Format Preserving Encryption, named FPE from here, is a particular form of encryption with a constraint of preserving the initial format. In other words, the output should keep the same format as the input. The format of data can be defined by a charset (named the domain in the article below) and a length. Here are some examples:
- A 16-digit card number in a 16-digit number.
- A 12 Hexadecimal digit mac address in a 12 Hex digit number.
- A mail address to another mail address.
FPE versus common cipher
In a common block cipher, the ciphered data result will mainly imply having a different output format. For example, ciphering with AES a credit card number will result in one 128-bit block of data (encoded in Hexadecimal or Base64 string). In comparison with FPE, you will have the same charset and length.

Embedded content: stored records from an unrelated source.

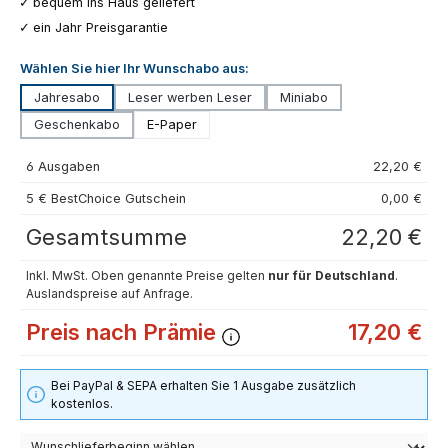
bequem ins Haus geliefert
ein Jahr Preisgarantie
Wählen Sie hier Ihr Wunschabo aus:
Jahresabo
Leser werben Leser
Miniabo
Geschenkabo
E-Paper
6 Ausgaben
22,20 €
5 € BestChoice Gutschein
0,00 €
Gesamtsumme
22,20 €
Inkl. MwSt. Oben genannte Preise gelten
nur für Deutschland
.
Auslandspreise auf Anfrage.
Preis nach Prämie
17,20 €
Bei PayPal & SEPA erhalten Sie 1 Ausgabe zusätzlich
kostenlos.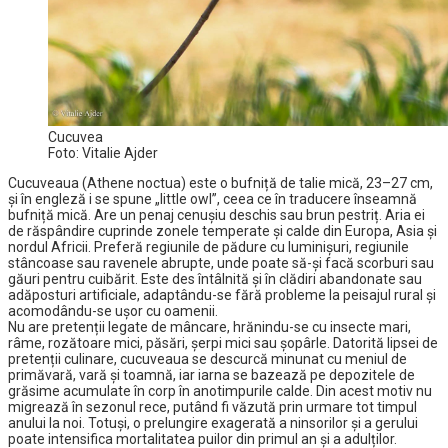
Cucuvea
Foto: Vitalie Ajder
Cucuveaua (Athene noctua) este o bufniță de talie mică, 23–27 cm,
și în engleză i se spune „little owl”, ceea ce în traducere înseamnă
bufniță mică. Are un penaj cenușiu deschis sau brun pestriț. Aria ei
de răspândire cuprinde zonele temperate și calde din Europa, Asia și
nordul Africii. Preferă regiunile de pădure cu luminișuri, regiunile
stâncoase sau ravenele abrupte, unde poate să-și facă scorburi sau
găuri pentru cuibărit. Este des întâlnită și în clădiri abandonate sau
adăposturi artificiale, adaptându-se fără probleme la peisajul rural și
acomodându-se ușor cu oamenii.
Nu are pretenții legate de mâncare, hrănindu-se cu insecte mari,
râme, rozătoare mici, păsări, șerpi mici sau șopârle. Datorită lipsei de
pretenții culinare, cucuveaua se descurcă minunat cu meniul de
primăvară, vară și toamnă, iar iarna se bazează pe depozitele de
grăsime acumulate în corp în anotimpurile calde. Din acest motiv nu
migrează în sezonul rece, putând fi văzută prin urmare tot timpul
anului la noi. Totuși, o prelungire exagerată a ninsorilor și a gerului
poate intensifica mortalitatea puilor din primul an și a adulților.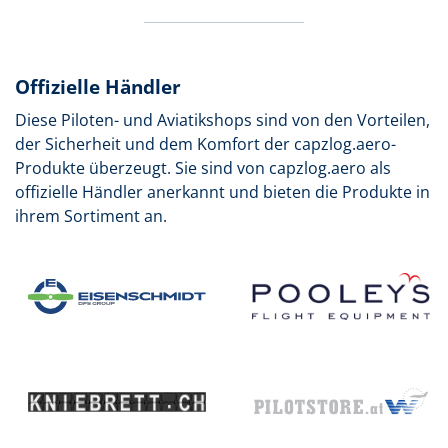
Offizielle Händler
Diese Piloten- und Aviatikshops sind von den Vorteilen,
der Sicherheit und dem Komfort der capzlog.aero-
Produkte überzeugt. Sie sind von capzlog.aero als
offizielle Händler anerkannt und bieten die Produkte in
ihrem Sortiment an.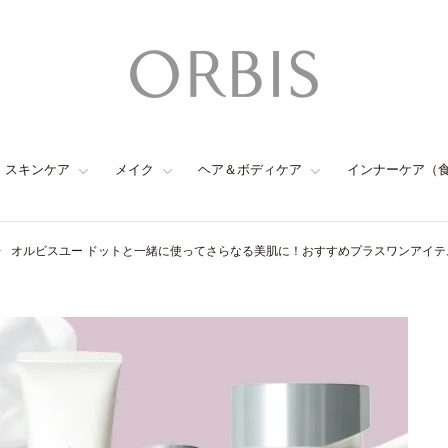
スキンケア
メイク
ヘア＆ボディケア
インナーケア（
オルビスユー ドットと一緒に使ってさらなる美肌に！おすすめプラスワンアイテ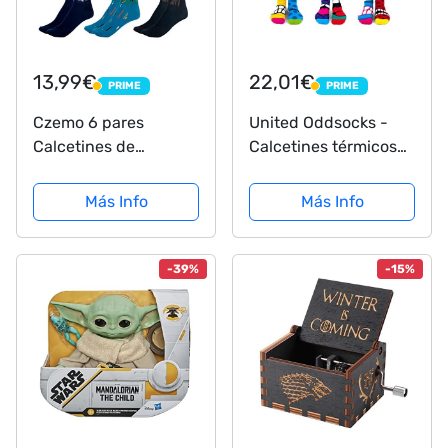
13,99€
22,01€
PRIME
PRIME
PRIME
PRIME
Czemo 6 pares
United Oddsocks -
Calcetines de
Calcetines térmicos
Algodón Hombre y
para hombres 6 -
Mujer Arte Retro
Modelo: The Stress
Más Info
Más Info
Pinturas Famosas
Heads, colorido, Talla:
Calcetines
39-46
-39%
-15%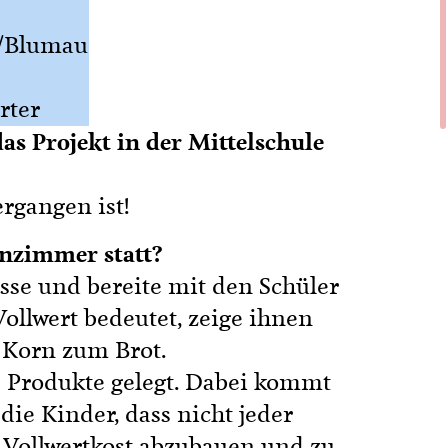
d/Blumau
rter
s Projekt in der Mittelschule
rgangen ist!
enzimmer statt?
sse und bereite mit den Schüler
ollwert bedeutet, zeige ihnen
 Korn zum Brot.
e Produkte gelegt. Dabei kommt
die Kinder, dass nicht jeder
 Vollwertkost abzubauen und zu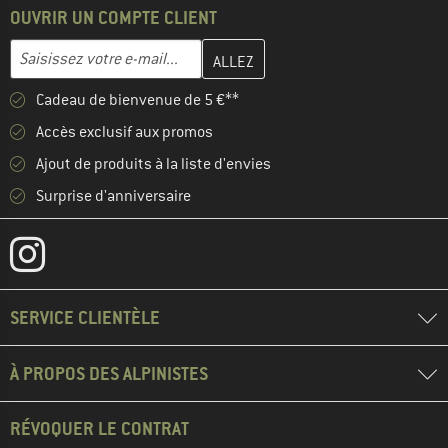
OUVRIR UN COMPTE CLIENT
Entrez votre adresse e-mail ici et créez votre compte client à la 
Adresse e-mail
Cadeau de bienvenue de 5 €**
Accès exclusif aux promos
Ajout de produits à la liste d'envies
Surprise d'anniversaire
SERVICE CLIENTÈLE
À PROPOS DES ALPINISTES
RÉVOQUER LE CONTRAT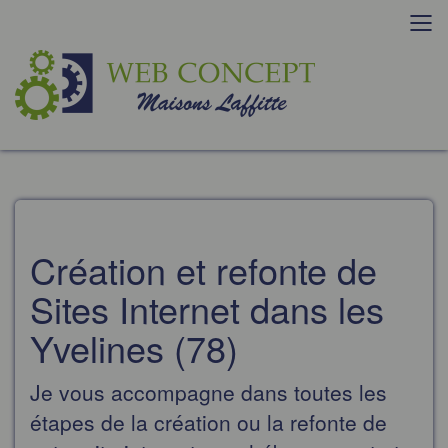
Tog
navi
Création et refonte de
Sites Internet dans les
Yvelines (78)
Je vous accompagne dans toutes les
étapes de la création ou la refonte de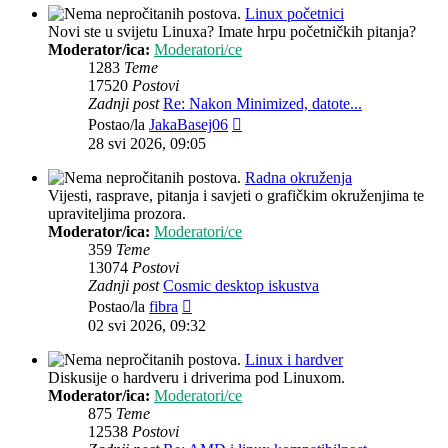
Linux početnici
Novi ste u svijetu Linuxa? Imate hrpu početničkih pitanja?
Moderator/ica:
Moderatori/ce
1283
Teme
17520
Postovi
Zadnji post
Re: Nakon Minimized, datote...
Zadnji
Postao/la
JakaBasej06
post
28 svi 2026, 09:05
Radna okruženja
Vijesti, rasprave, pitanja i savjeti o grafičkim okruženjima te
upraviteljima prozora.
Moderator/ica:
Moderatori/ce
359
Teme
13074
Postovi
Zadnji post
Cosmic desktop iskustva
Zadnji
Postao/la
fibra
post
02 svi 2026, 09:32
Linux i hardver
Diskusije o hardveru i driverima pod Linuxom.
Moderator/ica:
Moderatori/ce
875
Teme
12538
Postovi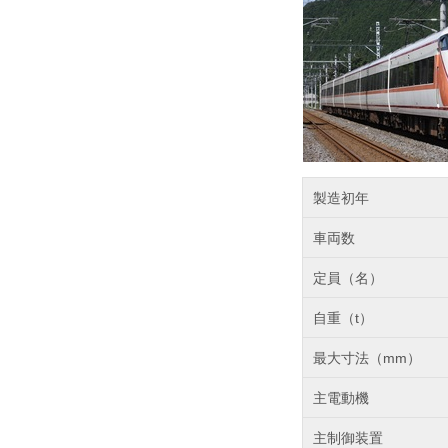
製造初年
車両数
定員（名）
自重（t）
最大寸法（mm）
主電動機
主制御装置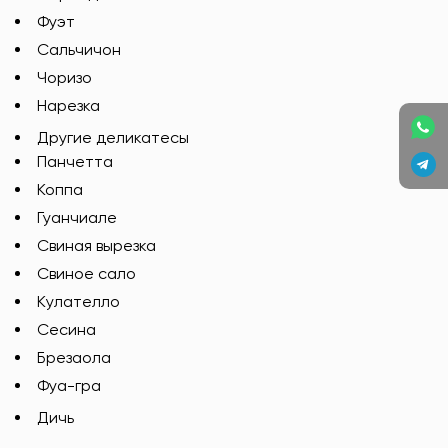
Фуэт
Сальчичон
Чоризо
Нарезка
Другие деликатесы
Панчетта
Коппа
Гуанчиале
Свиная вырезка
Свиное сало
Кулателло
Сесина
Брезаола
Фуа-гра
Дичь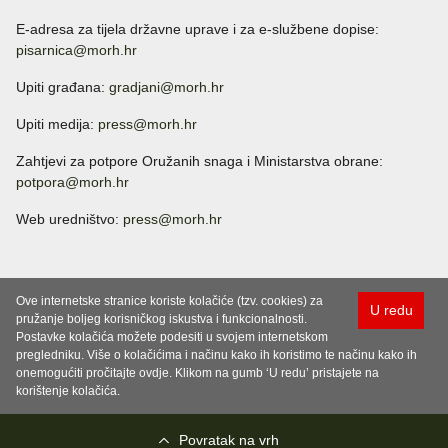
E-adresa za tijela državne uprave i za e-službene dopise:
pisarnica@morh.hr
Upiti građana:
gradjani@morh.hr
Upiti medija:
press@morh.hr
Zahtjevi za potpore Oružanih snaga i Ministarstva obrane:
potpora@morh.hr
Web uredništvo:
press@morh.hr
Ove internetske stranice koriste kolačiće (tzv. cookies) za
U redu
pružanje boljeg korisničkog iskustva i funkcionalnosti.
Postavke kolačića možete podesiti u svojem internetskom
pregledniku. Više o kolačićima i načinu kako ih koristimo te načinu kako ih
onemogućiti pročitajte ovdje. Klikom na gumb ‘U redu’ pristajete na
korištenje kolačića.
Povratak na vrh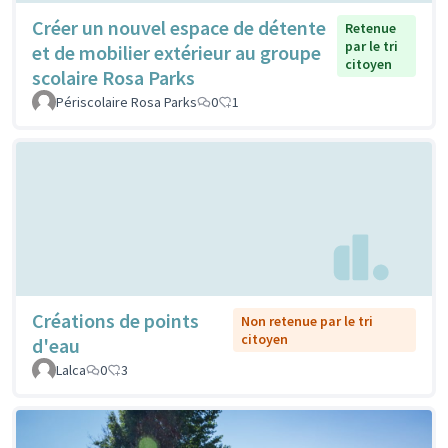
Créer un nouvel espace de détente
Retenue
par le tri
et de mobilier extérieur au groupe
citoyen
scolaire Rosa Parks
Périscolaire Rosa Parks
0
1
Créations de points
Non retenue par le tri
citoyen
d'eau
Lalca
0
3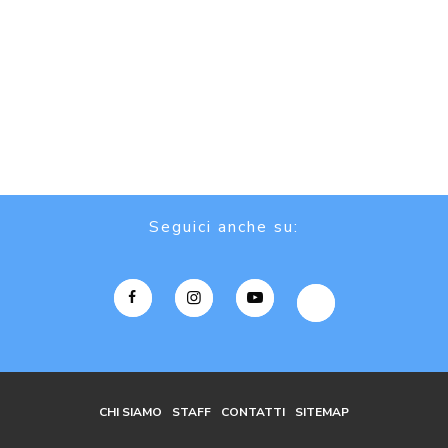
Seguici anche su:
CHI SIAMO
STAFF
CONTATTI
SITEMAP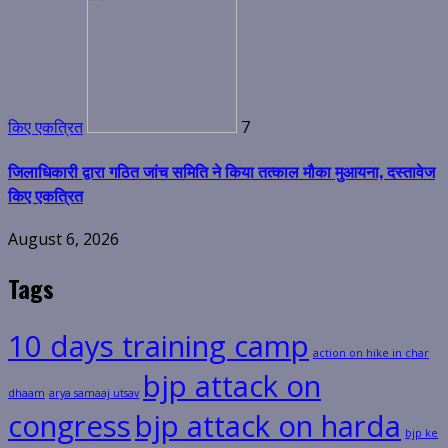
किए एकत्रित
7
जिलाधिकारी द्वारा गठित जांच समिति ने किया तत्काल मौका मुआयना, दस्तावेज
किए एकत्रित
August 6, 2026
Tags
10 days training camp
action on hike in char
bjp attack on
dhaam
arya samaaj utsav
congress
bjp attack on harda
bjp ke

Encrypted credit card number, with AES-128:
Encrypted credit card number, with the FF1 algorithm:
Result: 8954 3622 7045 9364
This quick analogy highlights the difference of these types of encryption. In addition, with AES if you set a random Initialization Vector (IV) then you will get a different result with the same input, which can be annoying, in case you want to keep the logic in the key and id.
How can FPE be useful?
FPE encryption is mainly used when you have an existing application with specific data format required, and you want to add encryption on this data. As seen above, when you use a classic encryption method, you will have a completely different output format. It could be annoying in context in which you need to display the value or make value comparisons.
An example of context: “You can’t make a mock database; however, you want to share a database with a provider in order to allow him to perform functional tests.”
With a classic encryption like AES, it will be a collection of hexadecimal values everywhere that will be difficult to leverage for functional testing purposes. Therefore, in such case, FPE can be useful because it will keep the format and the domain.
How does FPE work?
FPE is based on a random permutation, so, a truly random permutation is theoretically the ideal FPE cipher. However, it is not suitable for large applications to generate and store a truly random permutation. Therefore, FPE algorithms aim to make a pseudo-random permutation from a Key. In addition, a good FPE algorithm should not be distinguishable from a truly random permutation.
From now, I will focus on the FPE algorithms named FF1 and FF3-1 because it was approved by the NIST and they are among the most used and documented algorithms. FF1 and FF3-1 use a Feistel network. This function has some advantages like having the same output size as the input data, and it guarantees to be invertible even if the round function (F, see schema below) is not itself invertible.
In FF1 and FF3 algorithms, the Feistel cipher operations are made in the same radix (base) as the domain. For instance, if the domain is 26 all the operations are made on the radix 26. This is how the FF1 and FF3 manage to keep the same output domain as the input one.
A Feistel network is a function who take in input a data block and a key:
- The data part (in green) is split into two parts (L0 and R0).
- The key (K below) is used as input in F function, which is a block cipher, more often AES 128.
In our case the F function is an AES 128 algorithm used to cipher the second part of the data with the key, in fact, it is used as a pseudo-random function. The result is used to modify the other part of the string with a modular addition. Finally, it swaps the two parts for the next round. Then do ten rounds for FF1 and eight for FF3-1. That’s it you get cyphered data!
Why should you be careful with FPE?
Format Preserving Encryption is not a common encryption method, so, we do not have so much feedback like for other classic encryption algorithms. The direct consequence is that it does not benefit from the same enthusiasm from researchers. Remember that FPE is based on a random permutation, thus, in case of small domain it will be more vulnerable to guessing attacks and analytic attacks.
It is the reason why FF1 and FF3-1 are approved by this NIST only in a range of use cases. According to the NIST the domain required for a secure utilization of FF1 and FF3-1 is at least 1 million words. It is also recommended to use a tweak when it’s feasible, it’s like an initialization vector or salt.